L’anticléricalisme est ignoré dans toute l’étendue, si vaste, du monde anglo-saxon. J’essayai de m’expliquer.

— Athée, quoi. Atheist. Entendez-vous mieux ?

— Vous ne voudriez pas ! affirma Kettle, avec une sorte d’horreur dans la voix. Une horreur scandalisée : c’était comme si je l’eusse accusé d’une abomination. Car il a conservé, comme l’immense majorité des hommes de sa race, un spiritualisme religieux naïf et sincère. Tout homme d’origine anglaise répugne à réfléchir, à raisonner cette conviction. Même il est persuadé qu’on ne doit pas la raisonner. Il l’accepte comme il l’a reçue. C’est la limite de son individualisme ; il en est quelques autres. On le choquerait moins, cependant, en lui demandant s’il est anarchiste ou cambrioleur. Je m’excusai.
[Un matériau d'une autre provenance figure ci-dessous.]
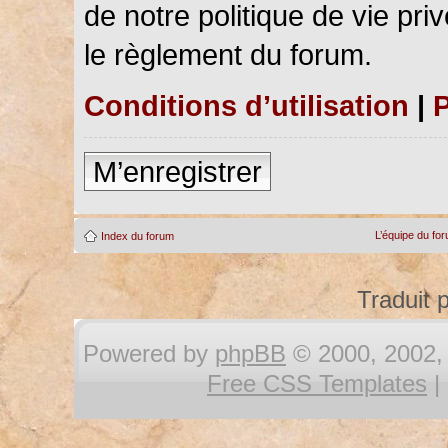
de notre politique de vie pri
le règlement du forum.
Conditions d’utilisation
|
P
M’enregistrer
L’équipe du fo
Index du forum
Traduit 
Powered by
phpBB
© 2000, 2002, 
Free CSS Templates
|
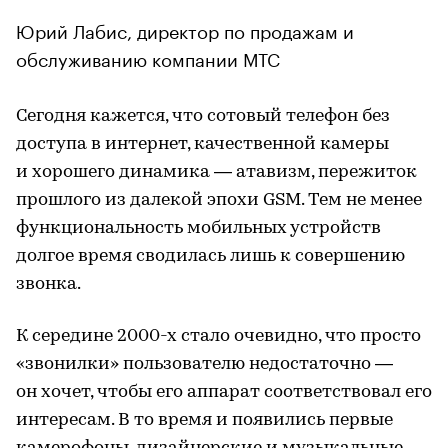
Юрий Лабис, директор по продажам и
обслуживанию компании МТС
Сегодня кажется, что сотовый телефон без
доступа в интернет, качественной камеры
и хорошего динамика — атавизм, пережиток
прошлого из далекой эпохи GSM. Тем не менее
функциональность мобильных устройств
долгое время сводилась лишь к совершению
звонка.
К середине 2000-х стало очевидно, что просто
«звонилки» пользователю недостаточно —
он хочет, чтобы его аппарат соответствовал его
интересам. В то время и появились первые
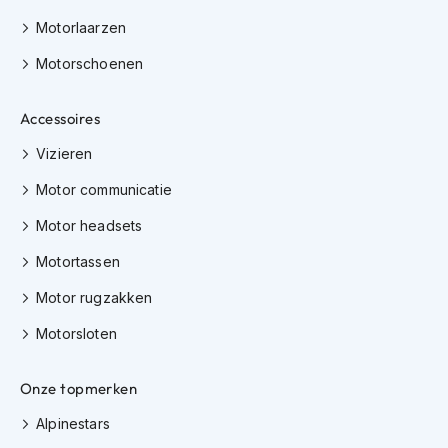
K
Motorlaarzen
i
n
Motorschoenen
d
e
r
Accessoires
m
o
Vizieren
t
o
Motor communicatie
r
h
Motor headsets
e
Motortassen
l
m
Motor rugzakken
e
n
Motorsloten
S
c
Onze topmerken
o
o
Alpinestars
t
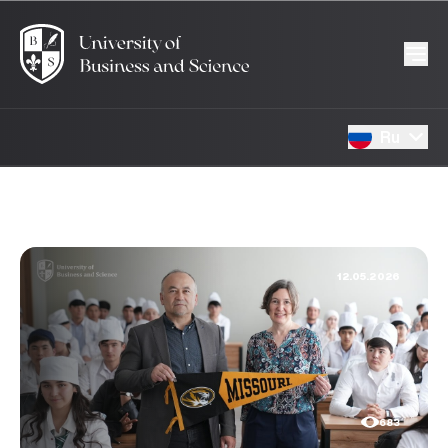
Ru
12.05.2026
683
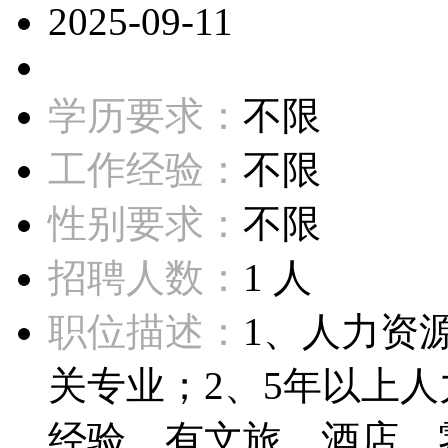
2025-09-11
学历要求：
不限
工作经验：
不限
性别要求：
不限
招聘人数：
1 人
职位描述：
1、人力资
关专业；2、5年以上
经验，有文旅、酒店、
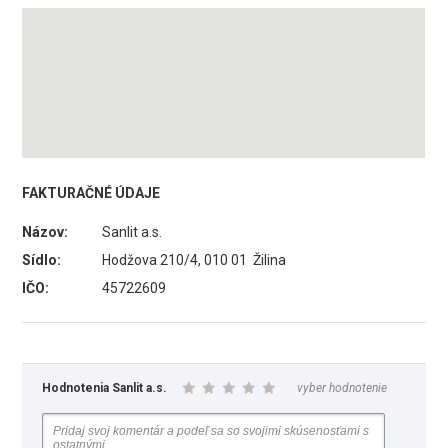
FAKTURAČNÉ ÚDAJE
Názov:
Sanlit a.s.
Sídlo:
Hodžova 210/4, 010 01 Žilina
IČO:
45722609
Hodnotenia Sanlit a.s.
vyber hodnotenie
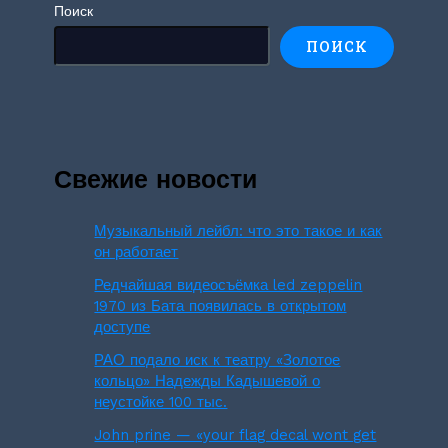
Поиск
ПОИСК
Свежие новости
Музыкальный лейбл: что это такое и как
он работает
Редчайшая видеосъёмка led zeppelin
1970 из Бата появилась в открытом
доступе
РАО подало иск к театру «Золотое
кольцо» Надежды Кадышевой о
неустойке 100 тыс.
John prine — «your flag decal wont get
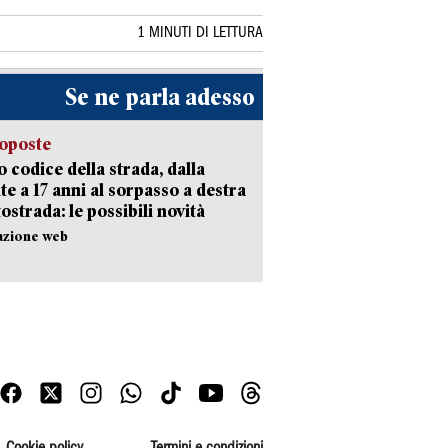
1 MINUTI DI LETTURA
Se ne parla adesso
oposte
 codice della strada, dalla
te a 17 anni al sorpasso a destra
tostrada: le possibili novità
azione web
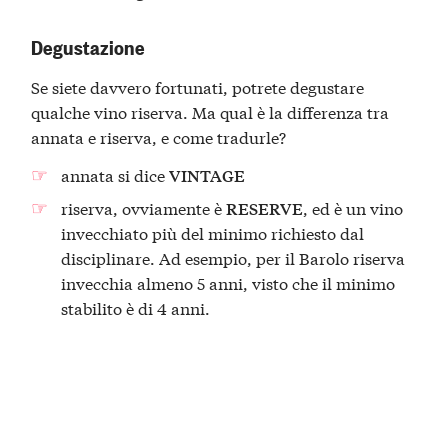
Degustazione
Se siete davvero fortunati, potrete degustare
qualche vino riserva. Ma qual è la differenza tra
annata e riserva, e come tradurle?
annata si dice
VINTAGE
riserva, ovviamente è
, ed è un vino
RESERVE
invecchiato più del minimo richiesto dal
disciplinare. Ad esempio, per il Barolo riserva
invecchia almeno 5 anni, visto che il minimo
stabilito è di 4 anni.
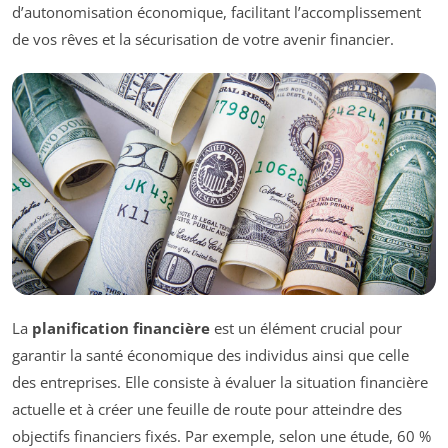
d’autonomisation économique, facilitant l’accomplissement
de vos rêves et la sécurisation de votre avenir financier.
La
planification financière
est un élément crucial pour
garantir la santé économique des individus ainsi que celle
des entreprises. Elle consiste à évaluer la situation financière
actuelle et à créer une feuille de route pour atteindre des
objectifs financiers fixés. Par exemple, selon une étude, 60 %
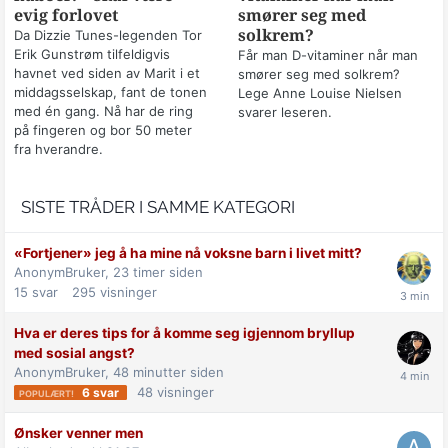
evig forlovet
smører seg med
solkrem?
Da Dizzie Tunes-legenden Tor
Erik Gunstrøm tilfeldigvis
Får man D-vitaminer når man
havnet ved siden av Marit i et
smører seg med solkrem?
middagsselskap, fant de tonen
Lege Anne Louise Nielsen
med én gang. Nå har de ring
svarer leseren.
på fingeren og bor 50 meter
fra hverandre.
SISTE TRÅDER I SAMME KATEGORI
«Fortjener» jeg å ha mine nå voksne barn i livet mitt?
AnonymBruker,
23 timer siden
15
svar
295
visninger
Hva er deres tips for å komme seg igjennom bryllup
med sosial angst?
AnonymBruker,
48 minutter siden
48
visninger
6
svar
Ønsker venner men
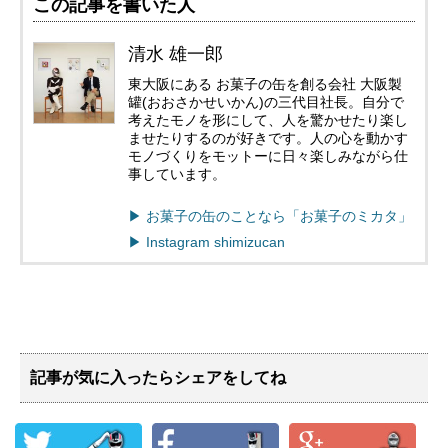
この記事を書いた人
清水 雄一郎
東大阪にある お菓子の缶を創る会社 大阪製
罐(おおさかせいかん)の三代目社長。自分で
考えたモノを形にして、人を驚かせたり楽し
ませたりするのが好きです。人の心を動かす
モノづくりをモットーに日々楽しみながら仕
事しています。
▶︎ お菓子の缶のことなら「お菓子のミカタ」
▶︎ Instagram shimizucan
記事が気に入ったらシェアをしてね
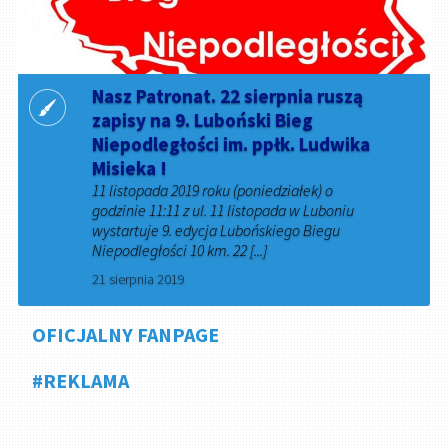
Nasz Patronat. 22 sierpnia ruszą
zapisy na 9. Luboński Bieg
Niepodległości im. ppłk. Ludwika
Misieka !
11 listopada 2019 roku (poniedziałek) o
godzinie 11:11 z ul. 11 listopada w Luboniu
wystartuje 9. edycja Lubońskiego Biegu
Niepodległości 10 km. 22 [...]
21 sierpnia 2019
OFICJALNY FANPAGE
#REKLAMA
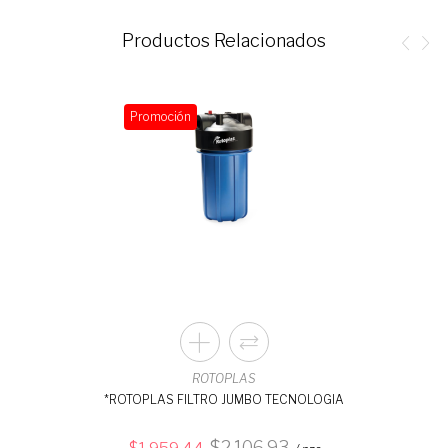
Productos Relacionados
Promoción
ROTOPLAS
*ROTOPLAS FILTRO JUMBO TECNOLOGIA
2,106.93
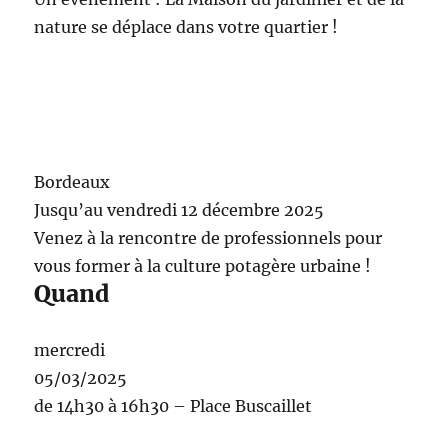
nature se déplace dans votre quartier !
Bordeaux
Jusqu’au vendredi 12 décembre 2025
Venez à la rencontre de professionnels pour
vous former à la culture potagère urbaine !
Quand
mercredi
05/03/2025
de 14h30 à 16h30 – Place Buscaillet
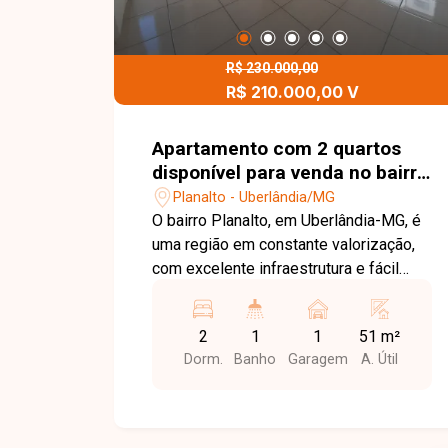
R$ 230.000,00
R$ 210.000,00 V
Apartamento com 2 quartos
disponível para venda no bairro
Planalto em Uberlândia-MG
Planalto - Uberlândia/MG
O bairro Planalto, em Uberlândia-MG, é
uma região em constante valorização,
com excelente infraestrutura e fácil
acesso ao Centro e às principais vias
da cidade. Próximo a supermercados,
2
1
1
51 m²
escolas, farmácias e diversos
Dorm.
Banho
Garagem
A. Útil
comércios, oferece praticidade,
conforto e qualidade de vida para seus
moradores. Apartamento em andar alto,
com ambientes bem distribuídos,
— Ce n’est pas ça, répliqua Tom Kettle. Mais qu’est-ce qu’ils viennent faire ces types-là, dans une chose qui ne regarde que moi ? Et spécialement sur le front, dans l’armée, qu’est-ce que viennent faire des types qui ne se battent pas ? Et, par-dessus le marché, ils ont l’air de faire exprès de vous embêter. Il y en avait un, au bataillon : tout le temps sur mon dos !

«  — Il faut penser à votre âme, qu’il disait, mon garçon, il faut penser à votre âme. Êtes-vous sauvé ? Mettez-vous en disposition pour que la grâce descende.

« Moi, je n’ai besoin de personne pour que la grâce descende. Je suis Australien ! Ce sera quand le Seigneur voudra, et quand je voudrai. Sans ça, où serait ma liberté, mon… mon libre arbitre, comme ils disent. Un chapelain, pour m’aider à faire descendre cette machine-là ? Alors, pourquoi pas un empereur pour me commander, pourquoi pas Guillaume ?… C’est ce que je m’acharnais à lui faire entendre. Mais il était bouché. Ma parole, by God, il était bouché ! Il répétait tout le temps :

«  — Songez à l’enfer, mon garçon. Ne vaudrait-il pas mieux pour vous trôner à la droite du père tout-puissant que d’aller rôtir dans les flammes éternelles ?

«  — J’irai où que je veux, que je lui assurais, et je n’ai besoin de quiconque pour me prendre mon billet.

« Mais je n’ai jamais vu un homme comme ça pour se mêler de ce qui ne le regardait pas.